Texto de lectura:
# # # #
Entender el temperamento optimista, sus raíces, sus ingredientes y sus aplicaciones es una tarea verdaderamente relevante. Y aprender a sentir y a razonar en positivo es, con seguridad, una inversión rentable. Pienso así porque para desarrollar al máximo las posibilidades de vivir sanos y contentos no sólo hay que ganarle la batalla a las enfermedades, sino que también es importante nutrir los rasgos saludables de nuestra naturaleza y robustecer el sistema inmunológico, encargado de protegemos de las agresiones físicas y mentales que sufrimos durante nuestro paso por el mundo.
Jonás E. Salk, el biólogo neoyorquino que en 1952 descubrió la vacuna contra el mortífero virus de la poliomielitis, ensalzó personalmente la importancia de fortalecer las defensas naturales que nos amparan contra la desesperanza, la indolencia y el fatalismo cuando a sus 70 años afirmó: «Si hoy fuese yo un joven científico, seguiría trabajando en el campo de la microbiología. Pero en lugar de vacunar a las personas contra las infecciones, las inmunizaría psicológicamente para que resistan mejor los males de la mente». Si yo hubiera estado entonces en presencia del doctor Salk, le habría dicho que la vacuna más eficaz es la fuerza del optimismo.
Labor de muchos
«Nadie puede silbar solo una sinfonía. Es necesaria una orquesta».
Halford E. Luccock, 365 ventanas, 1943
De despedida, queridos lectores, quiero deciros que, a diferencia de algunos colegas que se inspiran en la soledad y eligen anotar sus pensamientos y emociones en un ambiente de tranquilidad y recogimiento, yo prefiero hacerlo en compañía, a poder ser en medio del bullicio de una comunidad curiosa e indulgente. Por eso, me complace dar las gracias a un grupo de personas muy queridas que me han ayudado con su estímulo y múltiples sugerencias en este proyecto. Sus nombres, siguiendo el abecedario, son Paula Eagle, Mercedes Hervás, Isabel Piquer y Gustavo Valverde. También quiero expresar mi agradecimiento a Rebeca González y a mi hijo Bruno por analizar cientos de noticias sobre optimismo y pesimismo en diarios de diversos países. Igualmente, mi sentimiento de gratitud a Santos López por sus consejos editoriales y a mis otros amigos de la editorial Aguilar,
especialmente a mi editora, Ana Rosa Semprún, por darme su confianza y apoyo.
# # # #
Instrucciones de trabajo:
a) Según el texto sobre el optimismo, ¿por qué aprender a sentir y a razonar en positivo es una inversión rentable? Responde en una a tres oraciones.
b) Indica si cada afirmación concuerda con el texto sobre el optimismo y cita las palabras exactas que lo deciden: (i) Salk descubrió la vacuna contra la poliomielitis en 1952; (ii) Salk afirmó que, si fuera un joven científico, abandonaría la microbiología; (iii) el autor prefiere escribir en soledad y recogimiento.
c) Continúa el texto sobre el optimismo a partir de su última oración.
# # # #
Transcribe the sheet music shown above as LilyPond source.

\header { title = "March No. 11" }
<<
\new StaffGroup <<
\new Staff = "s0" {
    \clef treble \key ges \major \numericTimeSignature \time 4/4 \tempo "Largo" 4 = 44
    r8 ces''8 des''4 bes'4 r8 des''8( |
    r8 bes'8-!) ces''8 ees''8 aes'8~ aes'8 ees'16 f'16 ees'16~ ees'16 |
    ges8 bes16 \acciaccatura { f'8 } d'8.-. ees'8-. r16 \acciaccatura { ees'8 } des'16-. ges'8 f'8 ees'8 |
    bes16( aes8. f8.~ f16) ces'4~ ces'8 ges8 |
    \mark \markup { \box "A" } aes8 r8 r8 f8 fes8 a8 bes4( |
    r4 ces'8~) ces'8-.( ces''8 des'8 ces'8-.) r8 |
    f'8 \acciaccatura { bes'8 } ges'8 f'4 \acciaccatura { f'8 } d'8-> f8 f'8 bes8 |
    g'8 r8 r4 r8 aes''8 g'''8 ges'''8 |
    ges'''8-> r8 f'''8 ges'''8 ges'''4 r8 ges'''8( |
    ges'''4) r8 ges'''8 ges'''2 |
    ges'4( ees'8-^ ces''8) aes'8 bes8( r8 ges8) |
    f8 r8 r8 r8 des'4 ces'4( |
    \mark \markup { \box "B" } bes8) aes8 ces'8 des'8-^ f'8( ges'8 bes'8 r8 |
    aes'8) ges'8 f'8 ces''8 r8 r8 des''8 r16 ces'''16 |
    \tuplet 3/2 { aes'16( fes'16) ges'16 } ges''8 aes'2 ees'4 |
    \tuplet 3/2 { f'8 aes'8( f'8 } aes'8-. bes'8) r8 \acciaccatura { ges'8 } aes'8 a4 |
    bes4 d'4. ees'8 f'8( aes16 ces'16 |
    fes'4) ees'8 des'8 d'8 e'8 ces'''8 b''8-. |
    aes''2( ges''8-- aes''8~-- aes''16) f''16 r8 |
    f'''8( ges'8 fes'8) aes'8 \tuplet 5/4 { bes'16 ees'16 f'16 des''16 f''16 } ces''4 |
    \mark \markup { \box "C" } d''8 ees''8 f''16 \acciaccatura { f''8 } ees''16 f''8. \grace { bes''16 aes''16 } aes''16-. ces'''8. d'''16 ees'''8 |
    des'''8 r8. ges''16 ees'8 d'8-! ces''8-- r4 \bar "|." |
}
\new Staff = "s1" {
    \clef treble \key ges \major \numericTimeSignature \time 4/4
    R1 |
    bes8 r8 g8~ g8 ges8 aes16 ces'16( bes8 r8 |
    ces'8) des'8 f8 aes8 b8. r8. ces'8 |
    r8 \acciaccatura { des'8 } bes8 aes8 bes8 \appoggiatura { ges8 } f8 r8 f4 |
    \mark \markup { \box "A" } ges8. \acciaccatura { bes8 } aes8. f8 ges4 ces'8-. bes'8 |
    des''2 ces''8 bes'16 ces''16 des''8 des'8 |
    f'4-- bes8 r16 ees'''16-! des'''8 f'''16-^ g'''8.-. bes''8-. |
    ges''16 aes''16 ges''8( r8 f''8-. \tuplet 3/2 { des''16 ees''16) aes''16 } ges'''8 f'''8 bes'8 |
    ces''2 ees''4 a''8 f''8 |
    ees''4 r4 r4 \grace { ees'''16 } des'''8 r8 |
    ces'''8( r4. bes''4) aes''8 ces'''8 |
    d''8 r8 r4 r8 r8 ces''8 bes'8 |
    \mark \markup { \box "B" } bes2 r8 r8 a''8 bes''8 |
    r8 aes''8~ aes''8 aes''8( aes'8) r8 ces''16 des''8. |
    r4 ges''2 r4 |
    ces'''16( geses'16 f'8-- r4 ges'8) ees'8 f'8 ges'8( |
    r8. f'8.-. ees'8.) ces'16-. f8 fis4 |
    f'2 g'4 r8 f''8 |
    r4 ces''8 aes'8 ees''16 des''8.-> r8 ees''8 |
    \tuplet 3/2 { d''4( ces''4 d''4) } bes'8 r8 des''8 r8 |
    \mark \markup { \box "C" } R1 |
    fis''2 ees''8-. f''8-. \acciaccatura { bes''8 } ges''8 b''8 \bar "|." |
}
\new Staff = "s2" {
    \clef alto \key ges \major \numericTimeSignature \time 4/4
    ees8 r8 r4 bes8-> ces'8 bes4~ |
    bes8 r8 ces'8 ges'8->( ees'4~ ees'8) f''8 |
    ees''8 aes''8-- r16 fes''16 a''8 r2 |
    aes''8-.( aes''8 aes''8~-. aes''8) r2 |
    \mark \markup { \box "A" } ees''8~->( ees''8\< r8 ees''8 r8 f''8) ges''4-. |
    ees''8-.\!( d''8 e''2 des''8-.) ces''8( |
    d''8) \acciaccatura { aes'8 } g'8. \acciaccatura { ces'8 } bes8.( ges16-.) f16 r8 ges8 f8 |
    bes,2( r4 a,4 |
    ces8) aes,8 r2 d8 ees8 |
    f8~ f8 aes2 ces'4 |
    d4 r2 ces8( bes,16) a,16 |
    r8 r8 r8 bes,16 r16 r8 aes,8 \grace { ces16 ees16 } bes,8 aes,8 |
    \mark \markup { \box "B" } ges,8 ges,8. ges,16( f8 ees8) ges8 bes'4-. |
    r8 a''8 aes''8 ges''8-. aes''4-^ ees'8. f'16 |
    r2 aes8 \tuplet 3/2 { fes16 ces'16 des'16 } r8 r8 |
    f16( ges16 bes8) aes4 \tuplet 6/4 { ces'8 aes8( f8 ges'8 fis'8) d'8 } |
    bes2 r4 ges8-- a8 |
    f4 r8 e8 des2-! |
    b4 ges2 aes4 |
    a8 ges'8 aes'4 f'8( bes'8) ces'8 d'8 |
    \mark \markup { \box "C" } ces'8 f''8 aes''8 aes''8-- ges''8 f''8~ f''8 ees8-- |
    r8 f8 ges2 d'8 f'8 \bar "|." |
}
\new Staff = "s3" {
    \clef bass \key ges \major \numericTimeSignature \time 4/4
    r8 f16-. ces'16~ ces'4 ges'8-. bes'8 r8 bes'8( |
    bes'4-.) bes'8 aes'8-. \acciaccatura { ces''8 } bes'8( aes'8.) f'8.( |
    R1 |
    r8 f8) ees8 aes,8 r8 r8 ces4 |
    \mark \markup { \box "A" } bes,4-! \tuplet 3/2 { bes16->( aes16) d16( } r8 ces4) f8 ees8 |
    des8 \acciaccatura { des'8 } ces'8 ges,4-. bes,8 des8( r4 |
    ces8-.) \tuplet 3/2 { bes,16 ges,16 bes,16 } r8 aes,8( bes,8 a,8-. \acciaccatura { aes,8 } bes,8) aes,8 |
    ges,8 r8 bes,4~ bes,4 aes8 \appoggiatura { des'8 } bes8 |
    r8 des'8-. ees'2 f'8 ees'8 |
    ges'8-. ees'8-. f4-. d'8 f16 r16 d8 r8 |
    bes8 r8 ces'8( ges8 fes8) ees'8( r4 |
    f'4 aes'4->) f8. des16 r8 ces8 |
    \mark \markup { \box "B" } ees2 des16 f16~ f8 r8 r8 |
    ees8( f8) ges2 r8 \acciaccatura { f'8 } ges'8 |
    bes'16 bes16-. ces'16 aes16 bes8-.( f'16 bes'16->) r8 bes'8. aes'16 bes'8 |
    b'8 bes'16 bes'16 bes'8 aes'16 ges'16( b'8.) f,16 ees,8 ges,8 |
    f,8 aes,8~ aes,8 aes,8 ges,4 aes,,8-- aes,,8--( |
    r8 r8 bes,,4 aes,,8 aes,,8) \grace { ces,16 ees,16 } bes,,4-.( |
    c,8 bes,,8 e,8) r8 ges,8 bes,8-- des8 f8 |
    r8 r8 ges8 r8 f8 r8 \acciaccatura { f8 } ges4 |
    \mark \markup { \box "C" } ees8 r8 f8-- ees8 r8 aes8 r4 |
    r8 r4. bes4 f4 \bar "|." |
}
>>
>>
# # # #
Respuestas por tarea:
a) Porque, según el autor, para vivir sanos y contentos no basta con ganarle la batalla a las enfermedades. También hay que nutrir los rasgos saludables de nuestra naturaleza y robustecer el sistema inmunológico, que nos protege de las agresiones físicas y mentales.

b)
(i) Sí: «en 1952 descubrió la vacuna contra el mortífero virus de la poliomielitis».
(ii) No: «seguiría trabajando en el campo de la microbiología».
(iii) No: «yo prefiero hacerlo en compañía».

c)
A mis apreciados colegas de la Fundación La Caixa les agradezco la oportunidad que me han brindado de participar en el desarrollo de novedosos y eficaces proyectos sociales y de salud pública. Programas como Aprender a vivir, Familias canguro, Ciberaulas hospitalarias para niños internados, y La vida es cambio/ El cambio es vida han sido para mí una fuente muy rica de inspiración. La razón es que el denominador común de todos ellos es la impresionante e inagotable carga de entusiasmo, esperanza y optimismo que los mueve.
En un radio de influencia más amplio, debo decir que he sido afortunado por contar con las ondas refrescantes que emanan los neoyorquinos, un pueblo abierto y generoso que hace casi cuatro décadas me acogió sin conocerme -ni entenderme- y por el que sólo siento cariño y gratitud. No creo que existan muchos rincones en el mundo donde se pueda discurrir sobre el pensamiento positivo mejor que en Nueva York. Después de todo, esta urbe universal, apodada cariñosamente por los músicos de jazz del siglo pasado «La Gran Manzana» -por considerarla el escenario ideal para inspirarse y expresar su arte-, es el paraíso de las aspiraciones y las oportunidades, un lugar único donde la esperanza del buen futuro siempre entierra al mal pasado. A la hora de investigar el optimismo, ¿se puede pedir más?